This review contains spoilers for House of Cards.
When the last season of Netflix’s House of Cards ended, it left viewers with a cliffhanger that should have been surprising but was at most expected. Claire Underwood (Robin Wright), wife of nefarious President Frank Underwood (Kevin Spacey), told her husband she was leaving him. The moment had been telegraphed for almost the entire season, a slow, meandering narrative that never quite found its footing.
Worst of all, it pit Frank and Claire against each other, undermining one of the show’s best qualities: seeing them pitted against the world (literally in some cases), and how enjoyable it is to watch them work with each other, not against. Fortunately, the fourth season goes a long way to rectify that. It gets the shot in the arm the show so desperately needed.
The last season had many creative stumbles as it dealt with Frank Underwood’s freshmen year as president, including character arcs and storylines that had no clear direction. It was as if Frank had been muzzled, his tenacious bite nipped in the butt as he realized how little power the president actually has. For Frank’s sophomore year, he comes back swinging, not from a position of weakness but from a position of power. This is Frank’s greatest strength as a character: the fact that his cunning ability to succeed makes you want to root for him even though deep down his success means hell for everyone around him.
That point is driven home by the return of Lucas Goodwin (Sebastian Arcelus), the former Daily Herald editor who was sent to prison for investigating Zoe Barnes’ death in season 2. Once out of prison, he continues his investigation, this time centered around Frank and exposing the corrupt politician for who he truly is. Goodwin’s character trajectory is a sad and ultimately tragic one, a real consequence of Frank’s actions and how it trickles down to even the most common folk. (This is explored even further as the season progresses.)
In a way, it mirrors the character arc of Doug Stamper (Michael Kelly) from last season, but accelerated. It was as if the writers and producers, led by executive producer Beau Willimon (who won’t be returning next season), heard the complaints of the last season loud and clear.
For at least the first six episodes, season 4 of House of Cards moves at a breakneck pace, advancing character arcs and subplots with far more precision and urgency than we’ve seen in over two years of the show. Unlike the slow political machinations of season 3 or the drawn-out tediousness of season 2, this latest season moves along steadily because, similar to season 1, it gives Frank something to accomplish: get back Claire. If you thought the ending of last season would continue pitting Frank and Claire against each other, well, you are in for a surprise.

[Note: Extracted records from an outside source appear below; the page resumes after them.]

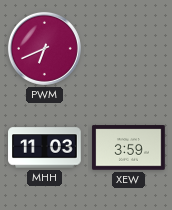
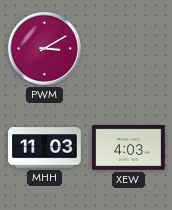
PWM: 6:41 -> 3:10
XEW: 3:59 -> 4:03
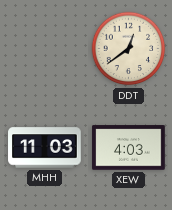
PWM: 3:10 -> none
DDT: none -> 12:39
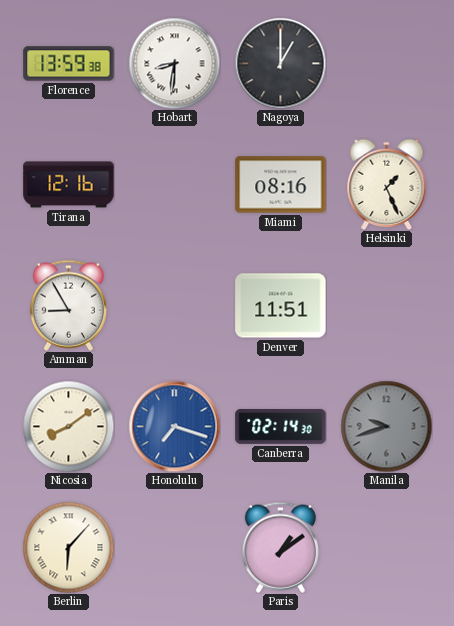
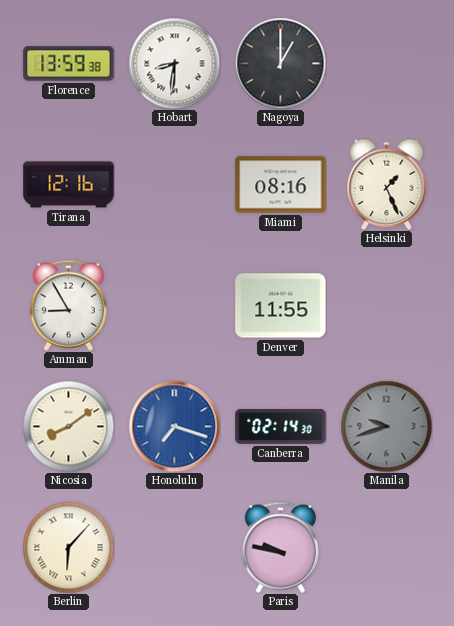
Denver: 11:51 -> 11:55
Paris: 1:09 -> 9:47
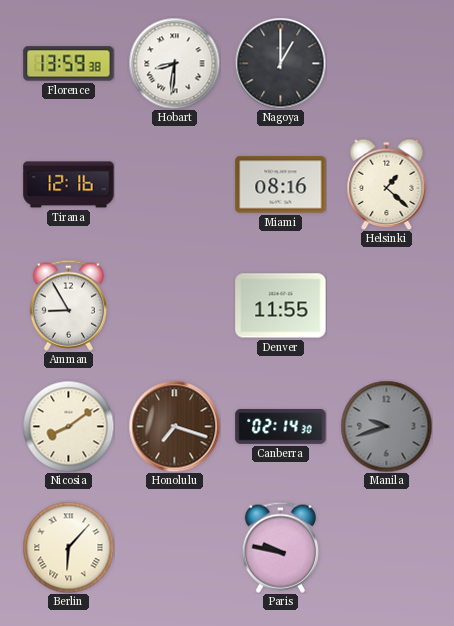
Helsinki: 1:26 -> 1:22
Honolulu dial: blue -> brown
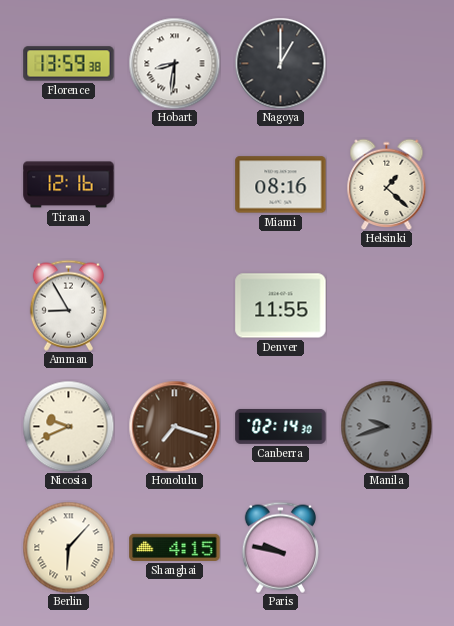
Nicosia: 8:09 -> 9:41
Shanghai: none -> 4:15
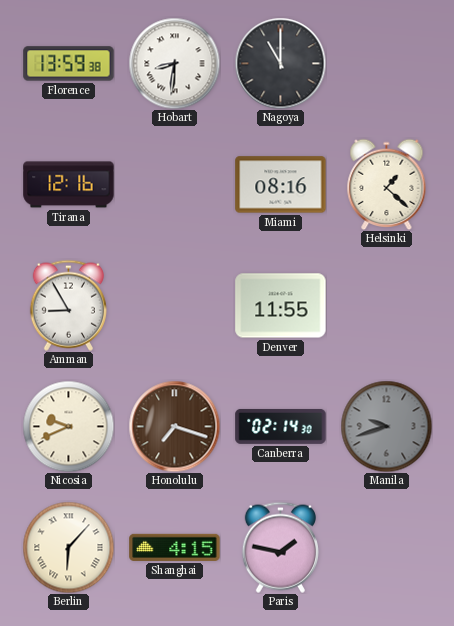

Besides giving Frank clear motivation, season 1 also had the advantage of showing how well Frank and Claire work together as a couple and team. If anything, season 3 showed how unengaging Frank is when he’s not out to achieve something and even more so, how uninteresting he is without Claire at his side. There’s a moment in one of the later episodes where Frank actually admits this, to paraphrase: “I’m nothing without you, Claire.” It comes after Frank deals with a very harrowing personal experience, and while it could be seen as Frank just advancing his own agenda by realizing he needs Claire at his side, Spacey plays it genuine. You actually believe him.
This reversal of events could be seen as the writers and producers realizing they shot themselves in the foot by putting tension between the two. However, this was Frank’s only recourse, as he realizes he cannot work against Claire if he wants to succeed. Even if this was an intentional course correction, it works. Not only is Frank more suited to succeed with Claire on his arm, so is the show.
One of the more brilliant aspects of the earlier seasons dealt with Frank and Claire’s impenetrable relationship, including a moment in season 2 where they have an intimate moment with secret service agent Edward Meechum (Nathan Darrow). The moment is dealt with very naturally and the characters move on as if that was just another day in their lives. There are similar moments in season 4, introducing concepts such as non-monogamy, which further illustrates the show’s ability to effortlessly present progressive ideas and reflect the modern societal age we live in.
The topic of non-monogamy isn’t the only contemporary issue the show addresses. Frank’s opponent this season, handsome Republican Governor Will Conway (Joel Kinnaman), enters the show as the seemingly polar opposite of Underwood: He’s young, social media-savvy, and has a great relationship with his wife. The show goes about furthering this by often intercutting between Conway and his family and Frank and Claire. It’s not the only time the show uses this technique to sage effect. It also deals with other hot topics like gun control and a not-so-subtle hint at ISIS, but the writers interweave these concepts far more effectively into the narrative than previous seasons.
The season slows down as it reaches the final stretch and shifts from Frank trying to win back Claire to actually winning the Democratic nomination and securing his legacy. It returns to some of the political machinations of last season, but unlike that season there’s a difference. Where the beating heart of the show was slowing down the more Frank and Claire were at odds, the show gets a renewed sense of life as the heart now pumps faster and harder, reminding Frank and everyone else that House of Cards wouldn’t be what it is without the beating heart that is Claire Underwood.